• _The task_: Set down a precise copy of the whole listing.

• _Source material_:
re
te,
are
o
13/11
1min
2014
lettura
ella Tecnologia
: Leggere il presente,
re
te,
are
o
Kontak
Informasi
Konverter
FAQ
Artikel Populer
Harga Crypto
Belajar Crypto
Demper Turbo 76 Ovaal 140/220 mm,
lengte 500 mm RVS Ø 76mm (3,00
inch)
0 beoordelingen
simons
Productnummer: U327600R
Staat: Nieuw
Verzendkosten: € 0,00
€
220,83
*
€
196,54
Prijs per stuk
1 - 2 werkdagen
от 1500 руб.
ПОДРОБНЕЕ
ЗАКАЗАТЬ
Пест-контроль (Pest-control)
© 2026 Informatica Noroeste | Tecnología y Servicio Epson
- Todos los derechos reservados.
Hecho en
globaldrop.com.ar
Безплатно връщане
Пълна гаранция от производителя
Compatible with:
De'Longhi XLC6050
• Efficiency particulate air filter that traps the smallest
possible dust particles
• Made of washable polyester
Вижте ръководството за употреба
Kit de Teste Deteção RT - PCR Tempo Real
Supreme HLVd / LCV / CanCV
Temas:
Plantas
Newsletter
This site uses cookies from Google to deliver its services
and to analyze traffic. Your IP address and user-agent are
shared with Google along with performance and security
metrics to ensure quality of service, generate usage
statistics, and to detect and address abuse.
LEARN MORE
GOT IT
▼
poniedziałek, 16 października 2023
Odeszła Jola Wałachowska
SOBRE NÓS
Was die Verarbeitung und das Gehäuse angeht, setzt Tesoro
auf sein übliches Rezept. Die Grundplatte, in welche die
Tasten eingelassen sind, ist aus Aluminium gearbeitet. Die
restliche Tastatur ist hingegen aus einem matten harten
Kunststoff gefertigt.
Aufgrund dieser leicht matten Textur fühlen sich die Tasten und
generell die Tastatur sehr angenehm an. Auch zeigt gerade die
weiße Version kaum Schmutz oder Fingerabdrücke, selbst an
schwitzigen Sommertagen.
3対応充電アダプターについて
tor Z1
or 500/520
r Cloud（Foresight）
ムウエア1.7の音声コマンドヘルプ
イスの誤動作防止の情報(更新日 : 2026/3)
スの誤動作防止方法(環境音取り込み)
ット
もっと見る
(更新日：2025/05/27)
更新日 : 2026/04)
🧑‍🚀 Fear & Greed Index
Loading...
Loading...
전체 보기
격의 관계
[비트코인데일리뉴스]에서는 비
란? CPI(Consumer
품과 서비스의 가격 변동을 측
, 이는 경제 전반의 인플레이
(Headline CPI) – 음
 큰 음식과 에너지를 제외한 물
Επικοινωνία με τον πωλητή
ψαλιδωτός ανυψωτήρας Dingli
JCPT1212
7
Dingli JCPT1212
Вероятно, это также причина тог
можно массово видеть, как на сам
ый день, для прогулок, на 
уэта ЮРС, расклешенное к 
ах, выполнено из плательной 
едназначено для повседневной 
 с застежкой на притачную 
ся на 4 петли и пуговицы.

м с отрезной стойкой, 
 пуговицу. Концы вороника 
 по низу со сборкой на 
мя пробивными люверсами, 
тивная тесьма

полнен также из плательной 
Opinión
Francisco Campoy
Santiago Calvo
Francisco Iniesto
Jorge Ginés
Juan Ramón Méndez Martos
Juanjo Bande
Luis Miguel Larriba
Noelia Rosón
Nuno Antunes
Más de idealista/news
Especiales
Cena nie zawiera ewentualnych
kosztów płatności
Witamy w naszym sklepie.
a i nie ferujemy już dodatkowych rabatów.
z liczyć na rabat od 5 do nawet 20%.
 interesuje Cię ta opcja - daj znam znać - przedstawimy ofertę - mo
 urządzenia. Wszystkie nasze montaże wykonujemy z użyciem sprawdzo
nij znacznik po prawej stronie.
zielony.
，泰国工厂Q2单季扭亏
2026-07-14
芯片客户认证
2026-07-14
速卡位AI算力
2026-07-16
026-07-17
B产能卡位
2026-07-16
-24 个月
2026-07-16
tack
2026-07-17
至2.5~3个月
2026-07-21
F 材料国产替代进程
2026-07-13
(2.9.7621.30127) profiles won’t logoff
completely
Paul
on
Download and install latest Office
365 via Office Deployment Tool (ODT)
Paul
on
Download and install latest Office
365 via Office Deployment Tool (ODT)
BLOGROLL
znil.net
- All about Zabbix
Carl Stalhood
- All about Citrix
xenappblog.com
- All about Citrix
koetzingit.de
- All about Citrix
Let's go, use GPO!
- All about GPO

• _Exercise output_:
re
te,
are
o
13/11
1min
2014
lettura
ella Tecnologia
: Leggere il presente,
re
te,
are
o
Kontak
Informasi
Konverter
FAQ
Artikel Populer
Harga Crypto
Belajar Crypto
Demper Turbo 76 Ovaal 140/220 mm,
lengte 500 mm RVS Ø 76mm (3,00
inch)
0 beoordelingen
simons
Productnummer: U327600R
Staat: Nieuw
Verzendkosten: € 0,00
€
220,83
*
€
196,54
Prijs per stuk
1 - 2 werkdagen
от 1500 руб.
ПОДРОБНЕЕ
ЗАКАЗАТЬ
Пест-контроль (Pest-control)
© 2026 Informatica Noroeste | Tecnología y Servicio Epson
- Todos los derechos reservados.
Hecho en
globaldrop.com.ar
Безплатно връщане
Пълна гаранция от производителя
Compatible with:
De'Longhi XLC6050
• Efficiency particulate air filter that traps the smallest
possible dust particles
• Made of washable polyester
Вижте ръководството за употреба
Kit de Teste Deteção RT - PCR Tempo Real
Supreme HLVd / LCV / CanCV
Temas:
Plantas
Newsletter
This site uses cookies from Google to deliver its services
and to analyze traffic. Your IP address and user-agent are
shared with Google along with performance and security
metrics to ensure quality of service, generate usage
statistics, and to detect and address abuse.
LEARN MORE
GOT IT
▼
poniedziałek, 16 października 2023
Odeszła Jola Wałachowska
SOBRE NÓS
Was die Verarbeitung und das Gehäuse angeht, setzt Tesoro
auf sein übliches Rezept. Die Grundplatte, in welche die
Tasten eingelassen sind, ist aus Aluminium gearbeitet. Die
restliche Tastatur ist hingegen aus einem matten harten
Kunststoff gefertigt.
Aufgrund dieser leicht matten Textur fühlen sich die Tasten und
generell die Tastatur sehr angenehm an. Auch zeigt gerade die
weiße Version kaum Schmutz oder Fingerabdrücke, selbst an
schwitzigen Sommertagen.
3対応充電アダプターについて
tor Z1
or 500/520
r Cloud（Foresight）
ムウエア1.7の音声コマンドヘルプ
イスの誤動作防止の情報(更新日 : 2026/3)
スの誤動作防止方法(環境音取り込み)
ット
もっと見る
(更新日：2025/05/27)
更新日 : 2026/04)
🧑‍🚀 Fear & Greed Index
Loading...
Loading...
전체 보기
격의 관계
[비트코인데일리뉴스]에서는 비
란? CPI(Consumer
품과 서비스의 가격 변동을 측
, 이는 경제 전반의 인플레이
(Headline CPI) – 음
 큰 음식과 에너지를 제외한 물
Επικοινωνία με τον πωλητή
ψαλιδωτός ανυψωτήρας Dingli
JCPT1212
7
Dingli JCPT1212
Вероятно, это также причина тог
можно массово видеть, как на сам
ый день, для прогулок, на 
уэта ЮРС, расклешенное к 
ах, выполнено из плательной 
едназначено для повседневной 
 с застежкой на притачную 
ся на 4 петли и пуговицы.

м с отрезной стойкой, 
 пуговицу. Концы вороника 
 по низу со сборкой на 
мя пробивными люверсами, 
тивная тесьма

полнен также из плательной 
Opinión
Francisco Campoy
Santiago Calvo
Francisco Iniesto
Jorge Ginés
Juan Ramón Méndez Martos
Juanjo Bande
Luis Miguel Larriba
Noelia Rosón
Nuno Antunes
Más de idealista/news
Especiales
Cena nie zawiera ewentualnych
kosztów płatności
Witamy w naszym sklepie.
a i nie ferujemy już dodatkowych rabatów.
z liczyć na rabat od 5 do nawet 20%.
 interesuje Cię ta opcja - daj znam znać - przedstawimy ofertę - mo
 urządzenia. Wszystkie nasze montaże wykonujemy z użyciem sprawdzo
nij znacznik po prawej stronie.
zielony.
，泰国工厂Q2单季扭亏
2026-07-14
芯片客户认证
2026-07-14
速卡位AI算力
2026-07-16
026-07-17
B产能卡位
2026-07-16
-24 个月
2026-07-16
tack
2026-07-17
至2.5~3个月
2026-07-21
F 材料国产替代进程
2026-07-13
(2.9.7621.30127) profiles won’t logoff
completely
Paul
on
Download and install latest Office
365 via Office Deployment Tool (ODT)
Paul
on
Download and install latest Office
365 via Office Deployment Tool (ODT)
BLOGROLL
znil.net
- All about Zabbix
Carl Stalhood
- All about Citrix
xenappblog.com
- All about Citrix
koetzingit.de
- All about Citrix
Let's go, use GPO!
- All about GPO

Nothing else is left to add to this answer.